L’ascension sociale est un concept qui regorge de nombreuses spécificités. En effet, pour grimper dans les hautes sphères, il faut savoir parler, s’habiller ou encore se tenir correctement. Mais ces réalités sont parfois bien plus complexes car dans certains cas, il faut adopter de nouveaux codes, soigner son image, voire même développer ses papilles gustatives : « supplément merguez, j’me suis embourgeoisé ». Pour la sortie de son troisième album Pinkprint, Nicki Minaj semble avoir changé de statut. De surcroît, elle aurait même gommé quelques traits qu’elle portait à son début. Plus large que le hip-hop, ses fesses lorgnent désormais un siège bien plus moelleux : la pop. Un changement progressif qui laisse Nicki entre deux chaises : plaire aux uns ou plaire aux autres ?

ONIKA OU NICKI ?


« Avant de plaire aux autres, il faut déjà se plaire à soi-même ».

Naît un jour de décembre 1982 à Saint James, une petite ville festive de Trinité-et-Tobago, Onika Tanya Maraj a mis plusieurs années avant de saisir pleinement cet adage. Issue d’une fratrie « réduite » – un frère aîné pendant la majorité de sa jeunesse – Onika passe les cinq premières années de sa vie sous le toit de sa grand-mère maternelle.
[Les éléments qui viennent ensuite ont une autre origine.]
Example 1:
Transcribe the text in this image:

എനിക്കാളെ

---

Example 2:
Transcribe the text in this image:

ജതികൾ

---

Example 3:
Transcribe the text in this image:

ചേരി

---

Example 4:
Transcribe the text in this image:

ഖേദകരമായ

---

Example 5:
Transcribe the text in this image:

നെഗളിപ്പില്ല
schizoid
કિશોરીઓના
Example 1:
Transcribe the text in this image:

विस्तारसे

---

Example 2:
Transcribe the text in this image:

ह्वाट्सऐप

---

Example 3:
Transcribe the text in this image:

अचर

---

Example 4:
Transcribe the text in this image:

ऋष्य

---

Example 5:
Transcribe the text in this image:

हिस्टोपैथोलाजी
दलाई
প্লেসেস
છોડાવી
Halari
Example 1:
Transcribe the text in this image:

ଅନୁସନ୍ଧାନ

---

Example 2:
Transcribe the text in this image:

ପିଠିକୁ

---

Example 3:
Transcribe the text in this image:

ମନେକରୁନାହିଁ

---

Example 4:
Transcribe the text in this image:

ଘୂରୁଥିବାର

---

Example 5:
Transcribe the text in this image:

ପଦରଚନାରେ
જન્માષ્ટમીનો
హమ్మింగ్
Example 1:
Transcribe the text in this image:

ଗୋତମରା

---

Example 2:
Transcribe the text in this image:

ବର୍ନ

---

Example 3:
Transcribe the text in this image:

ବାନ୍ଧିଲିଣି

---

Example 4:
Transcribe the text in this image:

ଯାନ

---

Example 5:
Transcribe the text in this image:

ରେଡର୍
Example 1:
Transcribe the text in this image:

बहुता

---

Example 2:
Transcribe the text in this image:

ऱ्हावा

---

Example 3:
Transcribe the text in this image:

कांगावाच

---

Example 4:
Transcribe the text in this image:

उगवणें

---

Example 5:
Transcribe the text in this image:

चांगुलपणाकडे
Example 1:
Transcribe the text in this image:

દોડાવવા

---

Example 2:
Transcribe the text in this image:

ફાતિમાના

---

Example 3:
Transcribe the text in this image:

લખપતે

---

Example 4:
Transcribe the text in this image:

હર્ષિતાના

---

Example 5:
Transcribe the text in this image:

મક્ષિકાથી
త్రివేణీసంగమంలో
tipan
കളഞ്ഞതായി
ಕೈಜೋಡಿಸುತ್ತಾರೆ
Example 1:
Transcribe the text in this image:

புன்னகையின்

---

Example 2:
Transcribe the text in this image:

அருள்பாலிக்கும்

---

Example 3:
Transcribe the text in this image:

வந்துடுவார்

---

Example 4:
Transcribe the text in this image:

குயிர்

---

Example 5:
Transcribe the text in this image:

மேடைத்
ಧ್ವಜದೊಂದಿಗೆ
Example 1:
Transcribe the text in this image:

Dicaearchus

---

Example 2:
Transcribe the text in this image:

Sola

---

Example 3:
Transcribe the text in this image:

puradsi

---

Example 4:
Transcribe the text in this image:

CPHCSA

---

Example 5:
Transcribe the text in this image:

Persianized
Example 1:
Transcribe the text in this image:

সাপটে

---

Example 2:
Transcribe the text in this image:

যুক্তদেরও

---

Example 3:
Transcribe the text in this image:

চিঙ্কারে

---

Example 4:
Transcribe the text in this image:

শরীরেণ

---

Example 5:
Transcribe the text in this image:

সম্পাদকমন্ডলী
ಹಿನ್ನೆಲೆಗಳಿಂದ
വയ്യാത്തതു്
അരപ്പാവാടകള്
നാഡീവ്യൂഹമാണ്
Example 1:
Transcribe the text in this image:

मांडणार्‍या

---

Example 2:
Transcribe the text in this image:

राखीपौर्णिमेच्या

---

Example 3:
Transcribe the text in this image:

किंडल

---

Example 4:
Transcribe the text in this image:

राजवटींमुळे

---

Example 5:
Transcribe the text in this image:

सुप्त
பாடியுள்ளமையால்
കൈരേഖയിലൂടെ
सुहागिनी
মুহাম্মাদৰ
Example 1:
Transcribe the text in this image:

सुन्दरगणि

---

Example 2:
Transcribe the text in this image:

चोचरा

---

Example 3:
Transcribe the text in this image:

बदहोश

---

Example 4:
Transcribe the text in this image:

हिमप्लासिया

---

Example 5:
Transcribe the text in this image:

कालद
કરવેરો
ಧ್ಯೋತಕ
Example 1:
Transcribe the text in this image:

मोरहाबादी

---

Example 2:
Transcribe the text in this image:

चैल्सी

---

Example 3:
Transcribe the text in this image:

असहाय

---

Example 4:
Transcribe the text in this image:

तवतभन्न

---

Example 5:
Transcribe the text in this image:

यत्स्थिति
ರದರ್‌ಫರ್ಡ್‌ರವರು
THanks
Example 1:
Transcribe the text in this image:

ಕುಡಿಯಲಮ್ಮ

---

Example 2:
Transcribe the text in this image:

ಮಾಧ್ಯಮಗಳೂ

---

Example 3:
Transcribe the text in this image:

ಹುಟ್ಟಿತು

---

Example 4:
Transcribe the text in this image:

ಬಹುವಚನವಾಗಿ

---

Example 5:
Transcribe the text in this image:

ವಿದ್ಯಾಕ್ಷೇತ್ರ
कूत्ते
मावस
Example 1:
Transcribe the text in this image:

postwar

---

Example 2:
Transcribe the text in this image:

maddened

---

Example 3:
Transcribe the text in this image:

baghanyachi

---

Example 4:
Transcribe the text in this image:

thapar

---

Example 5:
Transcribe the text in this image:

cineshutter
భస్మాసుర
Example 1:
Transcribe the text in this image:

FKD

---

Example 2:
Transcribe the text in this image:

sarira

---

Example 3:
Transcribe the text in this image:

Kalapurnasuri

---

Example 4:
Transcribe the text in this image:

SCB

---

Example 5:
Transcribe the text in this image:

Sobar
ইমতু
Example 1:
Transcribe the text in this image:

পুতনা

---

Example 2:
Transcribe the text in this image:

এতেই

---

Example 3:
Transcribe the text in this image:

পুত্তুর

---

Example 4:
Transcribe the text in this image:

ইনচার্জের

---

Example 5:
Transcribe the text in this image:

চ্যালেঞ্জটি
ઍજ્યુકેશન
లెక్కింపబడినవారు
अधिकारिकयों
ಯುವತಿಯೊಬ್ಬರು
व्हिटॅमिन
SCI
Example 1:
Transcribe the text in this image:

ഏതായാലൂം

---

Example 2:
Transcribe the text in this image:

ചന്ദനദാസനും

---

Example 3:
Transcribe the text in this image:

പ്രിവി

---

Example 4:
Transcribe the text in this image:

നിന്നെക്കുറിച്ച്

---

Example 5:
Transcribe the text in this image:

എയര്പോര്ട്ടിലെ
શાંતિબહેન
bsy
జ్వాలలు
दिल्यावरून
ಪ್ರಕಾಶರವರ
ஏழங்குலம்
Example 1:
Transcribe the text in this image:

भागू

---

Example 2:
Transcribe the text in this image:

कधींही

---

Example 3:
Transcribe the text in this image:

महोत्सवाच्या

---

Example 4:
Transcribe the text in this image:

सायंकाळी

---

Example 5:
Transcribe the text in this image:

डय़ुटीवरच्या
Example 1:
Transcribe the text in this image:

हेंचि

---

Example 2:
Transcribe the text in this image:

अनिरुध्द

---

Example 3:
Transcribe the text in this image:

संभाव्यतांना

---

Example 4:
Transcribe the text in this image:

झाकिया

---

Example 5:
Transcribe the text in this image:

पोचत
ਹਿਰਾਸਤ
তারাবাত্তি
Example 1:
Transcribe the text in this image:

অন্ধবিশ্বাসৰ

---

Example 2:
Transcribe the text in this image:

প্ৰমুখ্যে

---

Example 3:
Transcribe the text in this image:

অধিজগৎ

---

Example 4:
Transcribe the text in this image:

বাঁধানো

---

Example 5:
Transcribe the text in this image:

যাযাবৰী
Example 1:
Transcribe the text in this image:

Chez cette dernière, rien ne lui manque, hormis ses deux parents Carol et Robert Maraj partis en quête du rêve américain dans le quartier du Bronx de New York City.

Cependant, la réalité au pays de l’oncle Sam est bien plus morose. Après avoir occupé une série de petits boulots plus précaires les uns que les autres à Trinité – de l’autre côté de l’Atlantique – Carol Maraj se retrouve dans la même vulnérabilité qu’elle a pourtant cherchée à fuir à l’obtention de sa Green Card. Seulement, les causes ne sont plus « financières » mais plutôt sentimentales, elle et son conjoint Robert entretiennent une relation tumultueuse fondée sur une multitude de promesses non tenues. Débarqué six mois après sa dulcinée, monsieur Maraj lui promet de décrocher un boulot pour ensuite éduquer correctement ses deux progénitures. Dans un premier temps, il honore cet engagement. Les choses se déroulent merveilleusement bien, les deux tourtereaux emménagent à Jamaïca un quartier du Queens, et Carol confiera : « il était adorable, vraiment adorable. Il cuisinait pour moi et faisait un tas d’autres choses ». Pourtant, le père d’Onika perd soudainement son emploi … et la famille s’apprête à vivre un vrai calvaire.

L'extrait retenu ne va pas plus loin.